Carlos Alvarez, Peace and Freedom candidate for governor, strongly opposes Schwarzenegger’s plan. Alvarez believes that all public employees should receive their full pensions, no questions asked. “People have worked hard for decades to be able to retire without fear,” said Alvarez.
He continued, “This is another attempt to undermine public sector unions and attack working families. Hard fought public sector benefits gained from struggle and union representation cannot be scapegoated for California ’s financial ills. The answer is not to take away rights from working people, but to extend union rights to all and ensure a stable and secure retirement for every worker in the state.”
Alvarez views pension benefits as a fundamental right. He calls for not only ensuring the full payment of all pensions, but guaranteeing pensions for all workers and increasing the scope and value of the pension benefits. He would keep the retirement age at 55 as it is today.
The two big-business candidates, Meg Whitman and Jerry Brown, however, both fall on the other side. Both fundamentally agree with Schwarzenegger when it comes to when and how workers should be able to retire.
Republican gubernatorial nominee Meg Whitman would force all public employees into 401(k) plans, even though the average 401(k) plan has decreased 20 percent in value since 2007. Such private stock plans benefit employers, not workers. In them, money earned from working is invested in stock and money market investments and is not guaranteed. It is much cheaper for employers to have employees gamble their pensions in the stock market then to provide workers with a comfortable retirement.
Under Whitman’s plan, workers are susceptible to having their retirements stolen from them by corporate criminals, much like what happened during the Enron meltdown in 2001. Whitman also wants to raise the retirement age to all state workers to 65 from the current retirement age of 55.
Posing as the candidate for the working class, Democratic nominee Jerry Brown wants to raise the retirement age for public employees to 60, not 65 as Whitman proposes, as a bone to throw to organized labor. But Brown agrees with Schwarzenegger’s plan. Brown wants to slash public pensions for workers’ last year of employment. He agrees with Schwarzenegger that public employees should pay more of their income into their own retirements.
When the trillions spent on unjustified wars abroad and bailing out banks are taken into consideration, there is no reason why the retirement age for any worker should be raised at all. Knowing that some private sector workers may wonder why public sector workers have benefits they don’t have, the big business politicians are attempting to divide workers’ allegiances and force them to take more concessions. The Alvarez campaign stands against all attacks on working people.

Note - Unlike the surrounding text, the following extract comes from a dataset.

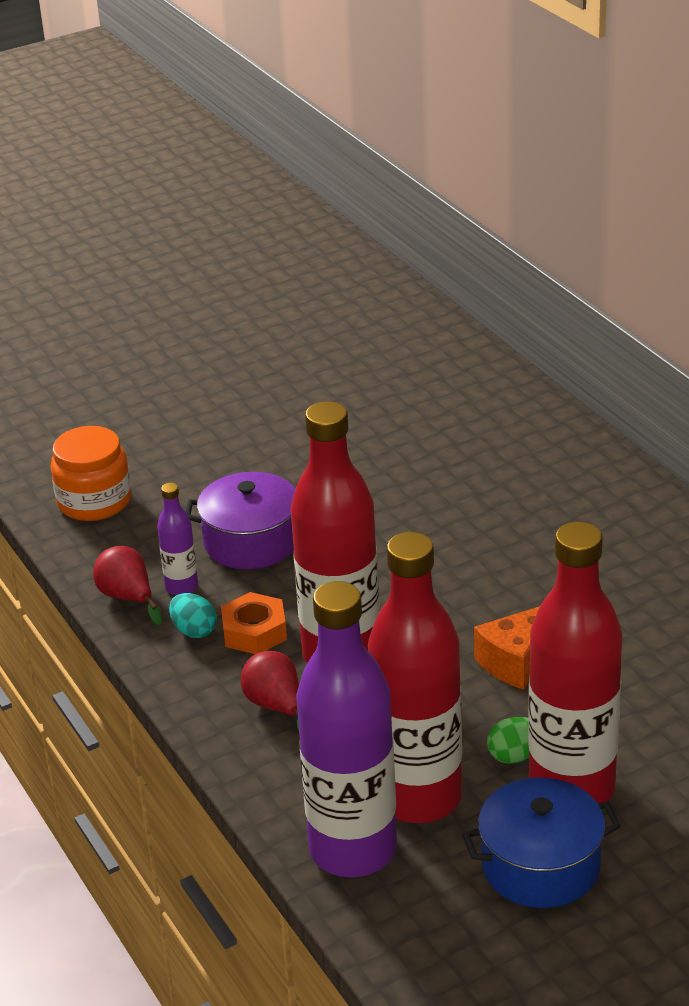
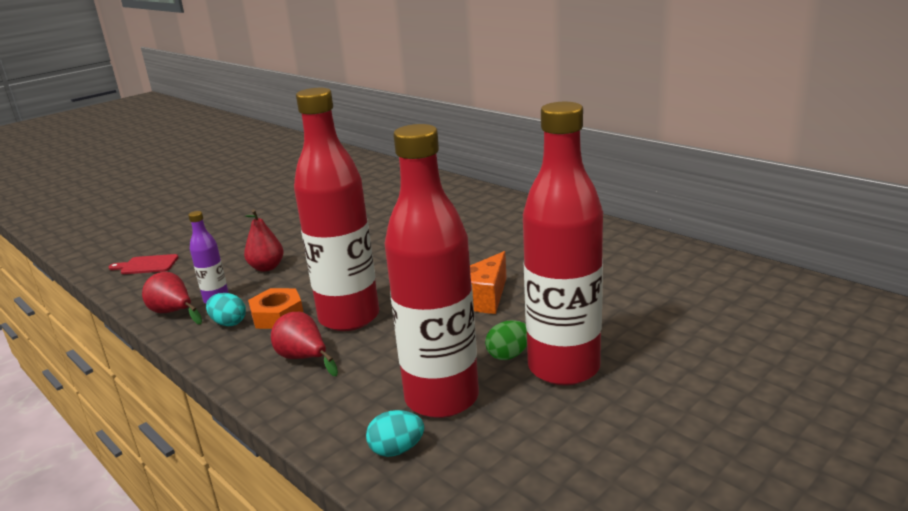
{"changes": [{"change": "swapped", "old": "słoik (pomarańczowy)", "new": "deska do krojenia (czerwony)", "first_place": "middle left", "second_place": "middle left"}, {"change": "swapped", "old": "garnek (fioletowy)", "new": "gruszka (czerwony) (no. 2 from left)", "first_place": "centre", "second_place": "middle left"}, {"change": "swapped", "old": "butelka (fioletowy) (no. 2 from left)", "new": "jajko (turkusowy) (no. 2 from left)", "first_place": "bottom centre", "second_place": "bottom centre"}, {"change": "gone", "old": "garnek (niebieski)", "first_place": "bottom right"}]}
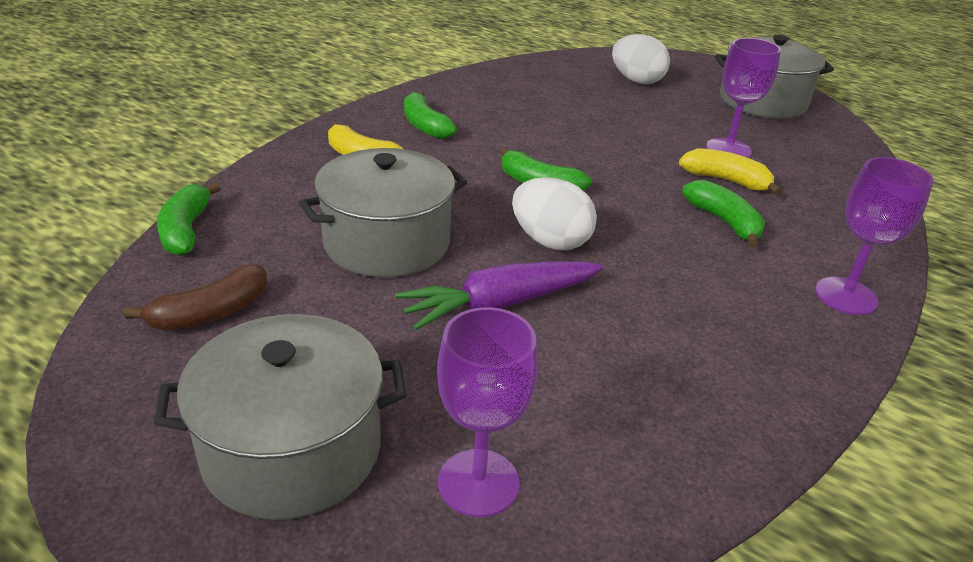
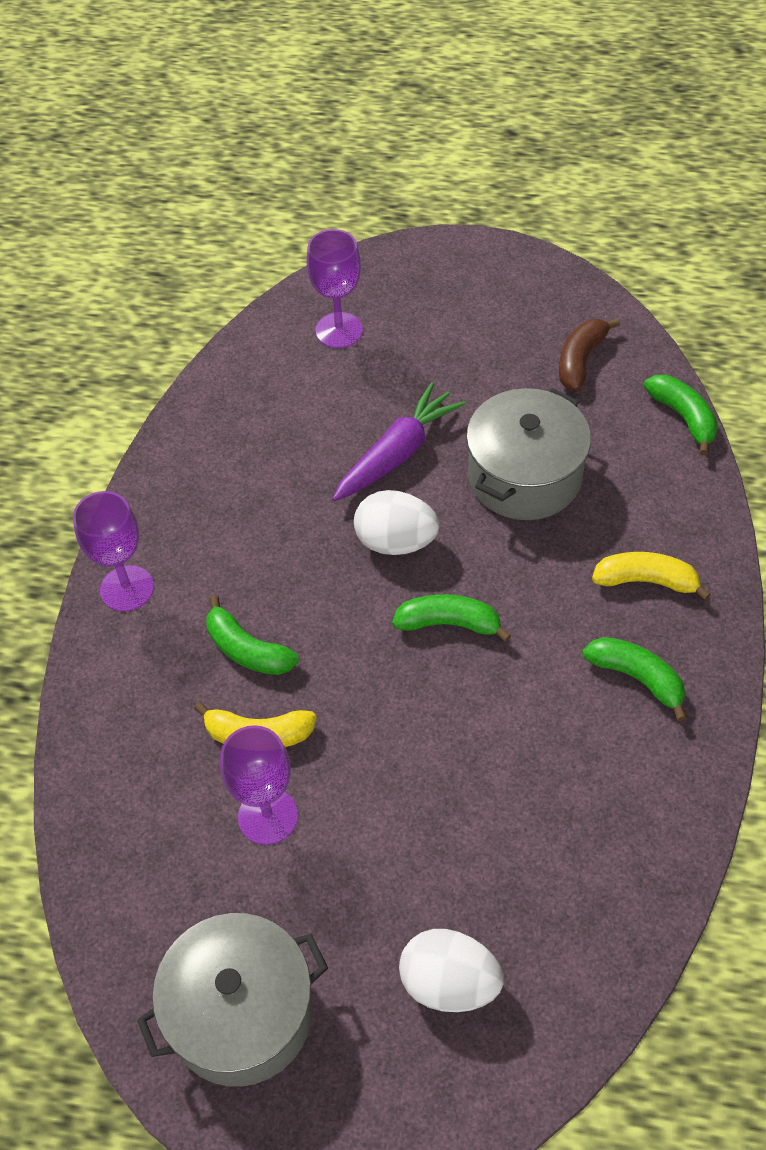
{"changes": [{"change": "gone", "old": "garnek (szary) (no. 1 from left)", "first_place": "bottom left"}]}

What Schwarzenegger, Whitman, and Brown really represent are the interests of the capitalist class—the class that pours tens of millions into their campaigns. Their system, capitalism, prioritizes profit over people. The attempts by Schwarzenegger and others to raid public pensions are inevitable under the capitalist system, where corporate profits must increase and public services are under constant attack. While CEOs prosper and sit on their so-called “earnings,” millions of Californians toil without jobs.
There is only one answer: fight back! The Carlos Alvarez campaign demands that people’s needs must come first. Alvarez is a socialist. He is fighting in the interests of the working class and against the big business politicians.